十分な担保を提供できない経営者でも頼小民とのコネができれば巨額融資を受けることができるからだ。

言うまでもなくこのような”人間関係”に基づく融資は華融の不良債権を肥大化させ華融の経営危機を招くことになる。

なお、融資を受けたのは香港の商人だけではなく中国各地の商人が香港で頼小民と会っていたようだ。

名前をおぼえられないほどの愛人たち

頼小民には100人もの愛人がいたとされているが、あまりにも数が多くて本人ですら正確な数字は把握していなかったと言われている。

その多くの愛人たちを頼小民は大きくふたつのグループに分けていたそうだ。

ひとつが正N号、もうひとつは補N号だ。

正N号は関係が緊密な愛人たちであり、正1号、正2号…と名前ではなく番号で把握されていたというのだ。

なお正1号の女性は頼小民とのあいだに双子をもうけている。

補N号はほぼ肉体関係だけの愛人であり、やはり補1号、補2号…と番号で把握されていたそうだ。

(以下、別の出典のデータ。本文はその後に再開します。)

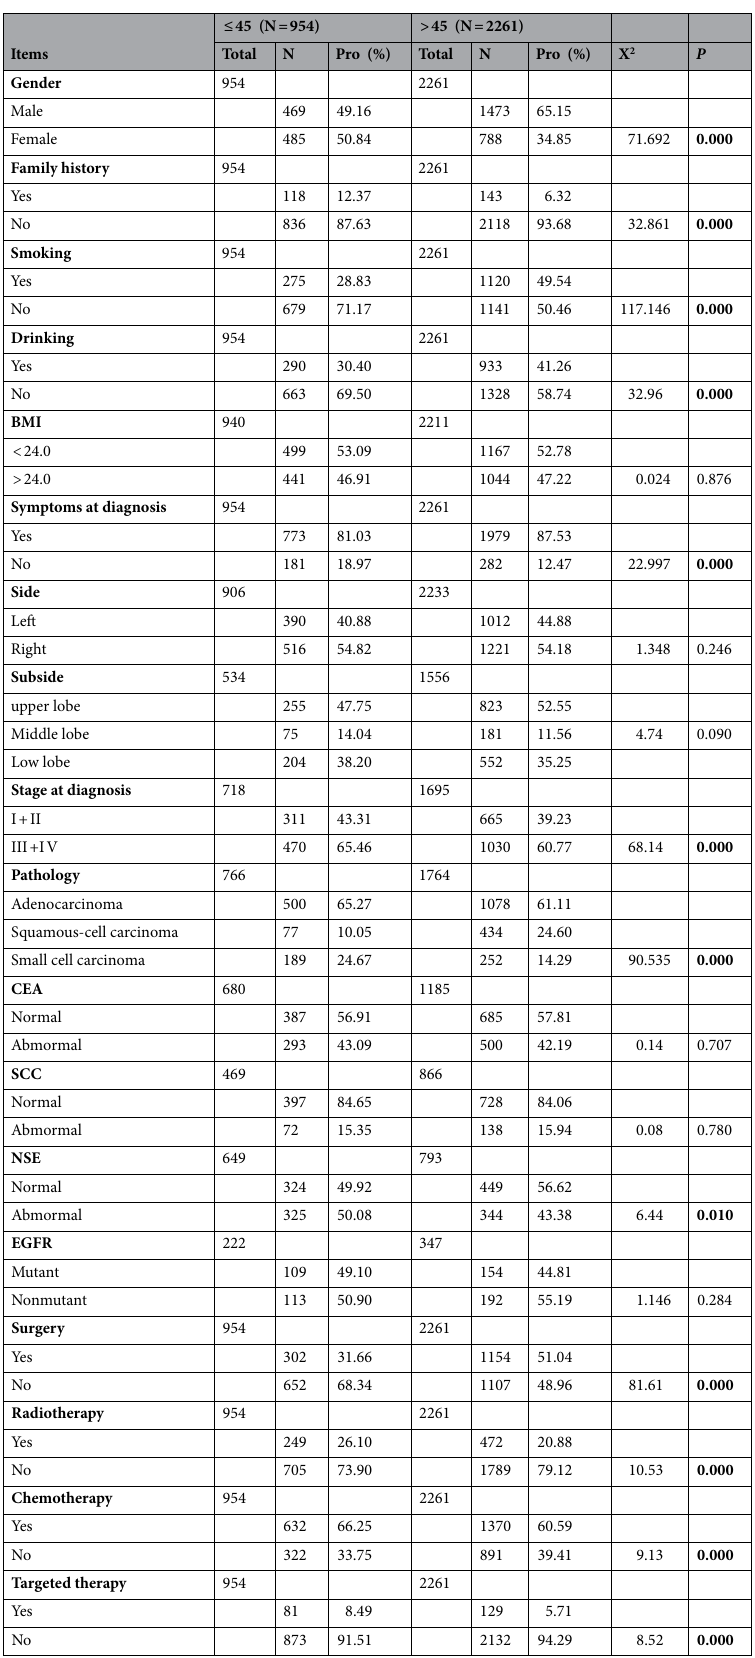
Table 2. The characteristics of lung cancer patients by hospital-based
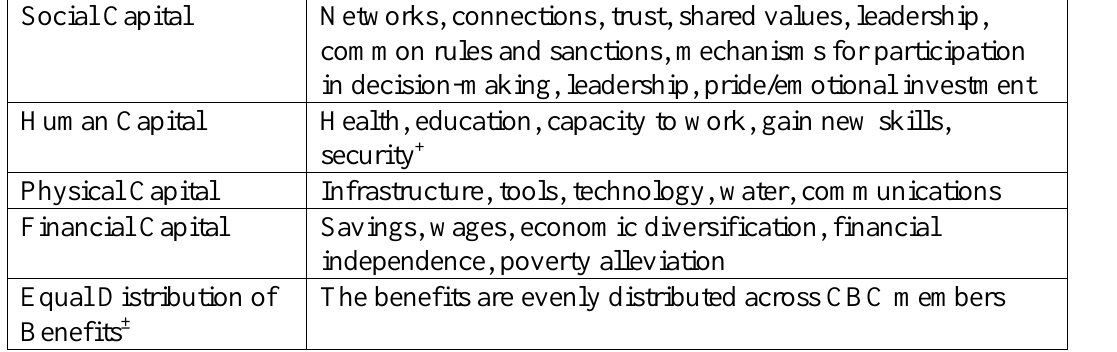
Table 1.2. Description of capital assets used to code social outcomes in the review (adapted from Plummer and Armitage, 2007 and DfID, 1999) Social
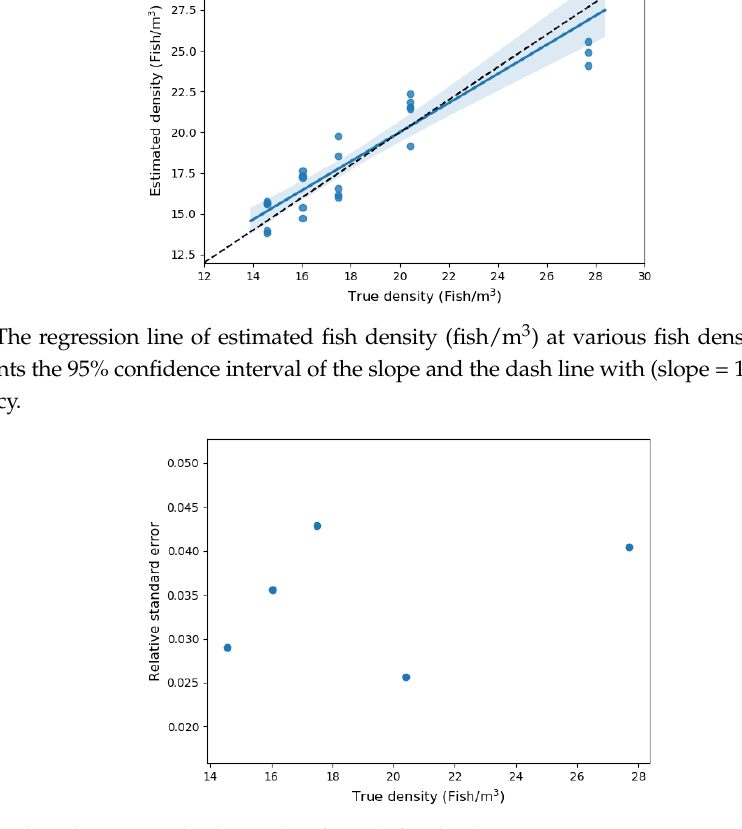
Figure 21. The relative standard error (SE/mean) for the density estimation at various fish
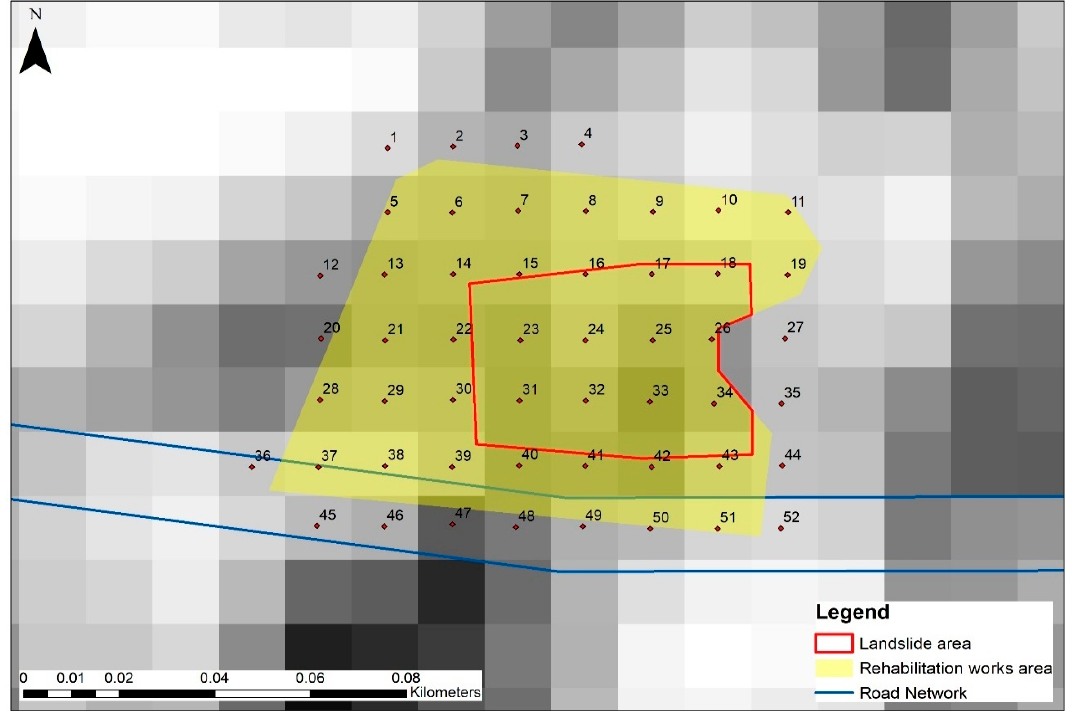
Figure 11. Coherence map – Point grid. The entire area where rehabilitation works took place (in yellow) consists of 52 pixels, 20 of which lie within the boundaries of the area affected by the landslide.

若い愛人たちはこちらに分類されていたようである。

頼小民の愛人の中には複数の芸能人も含まれていたことから、その方面からも頼小民の事件は注目を集めていたのである。

中国華融資産管理

頼小民の事件は日本での知名度は低いが中国経済情報としては恒大問題と同程度に注目されている。その点に触れる前に華融設立からの流れを紹介する。

1999年11月1日:前身である中国華融資産管理公司が成立。

アジア経済危機の際に国有銀行改革の一環として設立された四大資産管理会社(不良債権の受け皿)のひとつである。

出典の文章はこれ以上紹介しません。